##### Page excerpt #####
If you are using Entity Framework, this is one of the most common and often misleading errors you will see. There are several possible explanations for this error that may lie in the code or in the database. Here are a few reasons for this error and how to resolve them.
You are attempting to access data and the database connection is closed.
ObjectContext is the base class you inherit from when you generate entities from entity framework. It handles several tasks, most significantly opening and closing the database connection, writing and executing queries.
If you instantiate your ObjectContext in a using block, the connection is closed at the end of that block.
First off, be aware that retrieving data is a two step process of writing and executing SQL, even though it’s hidden away and often written in one line. Any code that attempts to access the database must be executed within the using block.
If retrieving an IEnumberable with a query, wrap in a .ToList() to force data loading.
For navigation properties of an entity, use Include(), or call entities.Load(). You must check the .IsLoaded property of any navigation property to see if it’s there. You can’t check if the property is null or it may attempt to access the database.
Also note that even within an entity context, you must call .Load() before calling .Clear() to delete navigation properties from the database. Failing to do so won’t cause an exception but it will fail to delete the data. Also be aware that calling .Load() on a detached entity will cause the next error…
Your entity is not Attached.
##### Exercise data #####
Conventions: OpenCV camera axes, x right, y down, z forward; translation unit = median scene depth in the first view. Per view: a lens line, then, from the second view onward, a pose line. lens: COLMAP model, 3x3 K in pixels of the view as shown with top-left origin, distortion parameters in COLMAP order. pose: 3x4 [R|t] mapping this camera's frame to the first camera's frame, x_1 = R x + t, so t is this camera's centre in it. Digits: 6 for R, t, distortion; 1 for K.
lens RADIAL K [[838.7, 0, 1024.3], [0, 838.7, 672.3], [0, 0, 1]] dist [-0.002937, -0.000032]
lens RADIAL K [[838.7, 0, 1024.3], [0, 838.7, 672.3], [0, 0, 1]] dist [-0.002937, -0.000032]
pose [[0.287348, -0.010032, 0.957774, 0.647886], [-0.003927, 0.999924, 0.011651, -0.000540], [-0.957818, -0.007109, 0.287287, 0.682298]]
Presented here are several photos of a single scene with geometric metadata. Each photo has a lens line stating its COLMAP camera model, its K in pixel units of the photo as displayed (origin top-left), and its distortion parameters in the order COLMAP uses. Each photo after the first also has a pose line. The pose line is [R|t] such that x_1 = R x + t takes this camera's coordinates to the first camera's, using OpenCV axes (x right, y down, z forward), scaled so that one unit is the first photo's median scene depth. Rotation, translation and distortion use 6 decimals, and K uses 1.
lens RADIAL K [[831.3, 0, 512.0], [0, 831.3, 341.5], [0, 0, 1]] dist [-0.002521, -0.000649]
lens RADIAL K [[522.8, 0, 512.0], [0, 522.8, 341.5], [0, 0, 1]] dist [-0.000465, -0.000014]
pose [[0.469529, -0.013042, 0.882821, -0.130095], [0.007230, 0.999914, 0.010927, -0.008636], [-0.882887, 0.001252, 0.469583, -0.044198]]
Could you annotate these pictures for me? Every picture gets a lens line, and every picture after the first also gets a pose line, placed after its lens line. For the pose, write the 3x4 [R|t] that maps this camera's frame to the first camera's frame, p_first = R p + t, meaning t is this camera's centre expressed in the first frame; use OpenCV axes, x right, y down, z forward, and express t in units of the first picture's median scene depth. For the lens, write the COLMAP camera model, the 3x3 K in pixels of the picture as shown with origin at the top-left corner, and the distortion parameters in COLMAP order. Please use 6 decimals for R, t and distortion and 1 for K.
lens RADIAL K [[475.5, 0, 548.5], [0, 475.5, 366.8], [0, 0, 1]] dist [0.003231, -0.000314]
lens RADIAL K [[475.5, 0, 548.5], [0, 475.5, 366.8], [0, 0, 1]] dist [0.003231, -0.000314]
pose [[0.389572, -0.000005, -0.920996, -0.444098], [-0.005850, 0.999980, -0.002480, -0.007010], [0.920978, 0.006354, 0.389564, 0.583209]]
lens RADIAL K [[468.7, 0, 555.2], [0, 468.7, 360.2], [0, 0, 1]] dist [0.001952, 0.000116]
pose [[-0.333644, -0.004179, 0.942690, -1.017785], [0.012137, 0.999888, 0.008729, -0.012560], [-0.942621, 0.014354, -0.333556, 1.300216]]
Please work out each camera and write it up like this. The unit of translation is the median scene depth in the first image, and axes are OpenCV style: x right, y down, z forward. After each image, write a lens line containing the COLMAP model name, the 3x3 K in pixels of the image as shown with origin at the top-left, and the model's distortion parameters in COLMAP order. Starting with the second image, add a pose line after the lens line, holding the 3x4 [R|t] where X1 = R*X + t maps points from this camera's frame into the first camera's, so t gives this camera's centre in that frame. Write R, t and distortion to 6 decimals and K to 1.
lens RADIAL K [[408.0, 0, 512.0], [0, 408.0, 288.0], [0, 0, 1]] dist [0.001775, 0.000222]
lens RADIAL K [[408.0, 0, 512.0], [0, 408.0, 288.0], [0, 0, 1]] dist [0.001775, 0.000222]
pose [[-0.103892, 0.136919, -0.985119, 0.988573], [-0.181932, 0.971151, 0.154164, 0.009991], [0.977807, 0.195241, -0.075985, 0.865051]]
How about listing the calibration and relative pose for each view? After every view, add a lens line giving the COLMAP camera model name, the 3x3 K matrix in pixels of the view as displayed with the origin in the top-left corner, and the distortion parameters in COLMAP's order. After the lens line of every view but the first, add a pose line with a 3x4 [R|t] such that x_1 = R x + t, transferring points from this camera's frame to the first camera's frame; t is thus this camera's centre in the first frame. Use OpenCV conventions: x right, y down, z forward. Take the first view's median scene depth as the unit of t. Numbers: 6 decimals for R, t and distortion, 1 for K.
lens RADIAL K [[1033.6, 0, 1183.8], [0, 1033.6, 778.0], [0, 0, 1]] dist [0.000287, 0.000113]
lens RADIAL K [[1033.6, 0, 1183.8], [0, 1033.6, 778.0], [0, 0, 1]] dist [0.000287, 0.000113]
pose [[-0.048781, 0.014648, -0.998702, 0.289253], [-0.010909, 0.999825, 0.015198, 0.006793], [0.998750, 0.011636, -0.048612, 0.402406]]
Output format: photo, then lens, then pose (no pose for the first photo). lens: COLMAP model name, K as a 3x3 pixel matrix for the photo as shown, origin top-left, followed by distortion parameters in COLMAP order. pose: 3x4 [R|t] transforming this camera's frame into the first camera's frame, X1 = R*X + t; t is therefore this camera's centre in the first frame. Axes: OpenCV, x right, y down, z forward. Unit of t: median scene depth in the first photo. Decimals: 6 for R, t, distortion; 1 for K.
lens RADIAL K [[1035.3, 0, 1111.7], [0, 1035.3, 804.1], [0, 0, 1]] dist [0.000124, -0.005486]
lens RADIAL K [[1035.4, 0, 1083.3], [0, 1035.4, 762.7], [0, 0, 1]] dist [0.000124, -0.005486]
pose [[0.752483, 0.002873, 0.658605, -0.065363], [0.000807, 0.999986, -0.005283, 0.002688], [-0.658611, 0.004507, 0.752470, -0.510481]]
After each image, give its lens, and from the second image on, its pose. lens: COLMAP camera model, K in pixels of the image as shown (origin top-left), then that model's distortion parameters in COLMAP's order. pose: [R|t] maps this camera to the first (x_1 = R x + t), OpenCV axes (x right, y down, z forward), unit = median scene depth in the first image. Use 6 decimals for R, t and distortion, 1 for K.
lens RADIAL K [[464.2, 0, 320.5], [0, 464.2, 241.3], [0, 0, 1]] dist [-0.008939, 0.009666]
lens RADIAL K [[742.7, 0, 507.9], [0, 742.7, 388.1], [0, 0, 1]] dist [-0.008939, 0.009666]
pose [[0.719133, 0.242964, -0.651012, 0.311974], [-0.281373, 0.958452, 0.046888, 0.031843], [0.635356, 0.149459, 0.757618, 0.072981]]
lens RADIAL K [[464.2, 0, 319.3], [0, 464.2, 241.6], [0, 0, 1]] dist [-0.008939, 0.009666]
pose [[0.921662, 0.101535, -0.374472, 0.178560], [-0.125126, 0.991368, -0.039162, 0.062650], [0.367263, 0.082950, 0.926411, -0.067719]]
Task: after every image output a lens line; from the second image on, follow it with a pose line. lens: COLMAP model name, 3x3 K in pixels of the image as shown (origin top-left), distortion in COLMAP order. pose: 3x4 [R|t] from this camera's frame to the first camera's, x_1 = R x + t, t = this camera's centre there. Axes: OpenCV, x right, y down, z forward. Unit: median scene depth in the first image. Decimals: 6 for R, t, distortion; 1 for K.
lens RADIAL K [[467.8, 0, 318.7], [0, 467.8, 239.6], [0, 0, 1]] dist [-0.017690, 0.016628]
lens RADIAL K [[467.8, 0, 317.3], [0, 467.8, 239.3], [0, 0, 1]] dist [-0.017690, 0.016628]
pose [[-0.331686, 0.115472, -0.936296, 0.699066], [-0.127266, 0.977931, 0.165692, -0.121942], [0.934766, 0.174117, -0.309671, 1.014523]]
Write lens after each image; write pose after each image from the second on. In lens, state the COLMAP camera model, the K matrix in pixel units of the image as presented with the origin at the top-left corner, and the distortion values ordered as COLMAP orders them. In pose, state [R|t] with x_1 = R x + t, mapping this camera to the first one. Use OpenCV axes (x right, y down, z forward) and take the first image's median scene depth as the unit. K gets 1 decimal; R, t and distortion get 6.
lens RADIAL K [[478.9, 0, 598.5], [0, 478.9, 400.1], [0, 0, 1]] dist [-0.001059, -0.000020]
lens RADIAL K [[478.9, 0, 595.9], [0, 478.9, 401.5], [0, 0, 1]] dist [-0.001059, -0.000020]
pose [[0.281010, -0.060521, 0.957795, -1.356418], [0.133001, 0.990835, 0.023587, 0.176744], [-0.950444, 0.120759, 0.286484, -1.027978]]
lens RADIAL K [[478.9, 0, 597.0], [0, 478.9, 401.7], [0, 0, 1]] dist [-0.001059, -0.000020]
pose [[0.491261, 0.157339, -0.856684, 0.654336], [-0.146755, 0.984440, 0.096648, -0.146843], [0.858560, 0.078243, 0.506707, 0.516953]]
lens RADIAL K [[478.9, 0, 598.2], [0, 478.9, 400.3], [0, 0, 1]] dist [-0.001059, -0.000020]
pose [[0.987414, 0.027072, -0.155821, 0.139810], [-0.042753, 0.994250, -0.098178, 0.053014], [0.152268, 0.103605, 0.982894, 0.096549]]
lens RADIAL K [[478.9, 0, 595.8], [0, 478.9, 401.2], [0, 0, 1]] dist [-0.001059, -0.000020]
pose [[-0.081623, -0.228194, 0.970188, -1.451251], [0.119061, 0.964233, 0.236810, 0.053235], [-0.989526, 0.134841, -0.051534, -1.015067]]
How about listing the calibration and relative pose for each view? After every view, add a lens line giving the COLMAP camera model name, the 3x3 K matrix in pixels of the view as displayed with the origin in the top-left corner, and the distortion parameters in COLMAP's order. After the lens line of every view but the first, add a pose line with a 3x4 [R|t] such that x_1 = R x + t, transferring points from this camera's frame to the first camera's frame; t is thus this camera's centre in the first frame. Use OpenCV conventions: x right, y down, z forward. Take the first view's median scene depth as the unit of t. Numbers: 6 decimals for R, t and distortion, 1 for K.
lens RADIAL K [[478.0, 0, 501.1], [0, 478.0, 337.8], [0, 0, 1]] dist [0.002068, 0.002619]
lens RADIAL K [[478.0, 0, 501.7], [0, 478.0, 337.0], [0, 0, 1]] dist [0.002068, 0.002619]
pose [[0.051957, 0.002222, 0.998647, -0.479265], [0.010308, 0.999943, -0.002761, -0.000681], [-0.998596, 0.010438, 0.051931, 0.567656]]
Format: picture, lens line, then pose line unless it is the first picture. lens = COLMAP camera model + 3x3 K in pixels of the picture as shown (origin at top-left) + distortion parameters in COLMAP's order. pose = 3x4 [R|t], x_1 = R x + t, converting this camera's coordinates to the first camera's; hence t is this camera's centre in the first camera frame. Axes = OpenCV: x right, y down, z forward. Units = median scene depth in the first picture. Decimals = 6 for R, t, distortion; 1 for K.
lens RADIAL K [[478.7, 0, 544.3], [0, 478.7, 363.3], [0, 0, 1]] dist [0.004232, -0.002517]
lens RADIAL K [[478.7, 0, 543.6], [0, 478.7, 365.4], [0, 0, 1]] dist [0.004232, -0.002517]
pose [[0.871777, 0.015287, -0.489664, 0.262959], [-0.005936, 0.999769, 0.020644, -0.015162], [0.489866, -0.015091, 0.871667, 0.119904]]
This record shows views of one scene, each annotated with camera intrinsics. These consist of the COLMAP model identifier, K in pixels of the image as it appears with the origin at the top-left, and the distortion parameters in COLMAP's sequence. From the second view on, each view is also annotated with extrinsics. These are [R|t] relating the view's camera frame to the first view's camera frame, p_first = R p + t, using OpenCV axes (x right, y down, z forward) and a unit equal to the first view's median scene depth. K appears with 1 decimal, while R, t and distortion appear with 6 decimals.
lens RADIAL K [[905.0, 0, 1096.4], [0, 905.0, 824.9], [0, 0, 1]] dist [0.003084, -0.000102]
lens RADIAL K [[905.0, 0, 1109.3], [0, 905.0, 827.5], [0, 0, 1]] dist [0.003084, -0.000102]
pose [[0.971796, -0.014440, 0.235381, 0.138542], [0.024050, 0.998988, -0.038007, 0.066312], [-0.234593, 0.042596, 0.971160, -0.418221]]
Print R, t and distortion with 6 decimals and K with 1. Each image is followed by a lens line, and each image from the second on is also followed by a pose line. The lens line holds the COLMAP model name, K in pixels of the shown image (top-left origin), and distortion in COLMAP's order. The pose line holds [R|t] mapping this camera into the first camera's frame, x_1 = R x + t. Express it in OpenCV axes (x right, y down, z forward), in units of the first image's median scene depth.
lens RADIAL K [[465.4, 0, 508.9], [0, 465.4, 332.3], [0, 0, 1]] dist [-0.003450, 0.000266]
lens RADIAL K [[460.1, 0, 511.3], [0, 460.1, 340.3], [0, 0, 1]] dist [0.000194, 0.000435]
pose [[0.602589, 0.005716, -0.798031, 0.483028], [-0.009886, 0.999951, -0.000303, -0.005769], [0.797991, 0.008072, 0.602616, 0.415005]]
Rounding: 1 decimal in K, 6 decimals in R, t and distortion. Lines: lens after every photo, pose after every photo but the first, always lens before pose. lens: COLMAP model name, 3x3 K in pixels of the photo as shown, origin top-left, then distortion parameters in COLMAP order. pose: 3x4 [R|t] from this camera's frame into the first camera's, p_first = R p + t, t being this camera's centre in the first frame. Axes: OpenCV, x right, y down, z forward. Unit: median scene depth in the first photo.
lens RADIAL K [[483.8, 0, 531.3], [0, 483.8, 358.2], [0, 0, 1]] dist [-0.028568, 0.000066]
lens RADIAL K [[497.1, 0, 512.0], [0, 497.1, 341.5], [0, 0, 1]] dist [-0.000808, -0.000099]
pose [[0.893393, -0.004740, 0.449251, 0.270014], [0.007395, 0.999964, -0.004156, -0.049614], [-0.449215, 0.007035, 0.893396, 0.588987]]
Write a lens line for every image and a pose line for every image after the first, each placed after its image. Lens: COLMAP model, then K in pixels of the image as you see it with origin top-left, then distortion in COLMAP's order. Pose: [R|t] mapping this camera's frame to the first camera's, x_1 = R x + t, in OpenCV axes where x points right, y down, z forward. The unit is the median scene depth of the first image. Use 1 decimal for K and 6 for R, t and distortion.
#####
▸ **Assignment A**
In the Entity Framework excerpt, when is the database connection closed if the ObjectContext is instantiated in a using block?
▸ **Assignment B**
Rewrite the portion of the Entity Framework excerpt that begins at the words "You are attempting" and ends after "the using block.", replacing "ObjectContext" with "DbContext".
▸ **Assignment C**
Which methods, written with parentheses, does the Entity Framework excerpt mention?

▸ **Written response A**
At the end of that block.

▸ **Written response B**
You are attempting to access data and the database connection is closed.
DbContext is the base class you inherit from when you generate entities from entity framework. It handles several tasks, most significantly opening and closing the database connection, writing and executing queries.
If you instantiate your DbContext in a using block, the connection is closed at the end of that block.
First off, be aware that retrieving data is a two step process of writing and executing SQL, even though it’s hidden away and often written in one line. Any code that attempts to access the database must be executed within the using block.

▸ **Written response C**
.ToList(), Include(), .Load(), .Clear()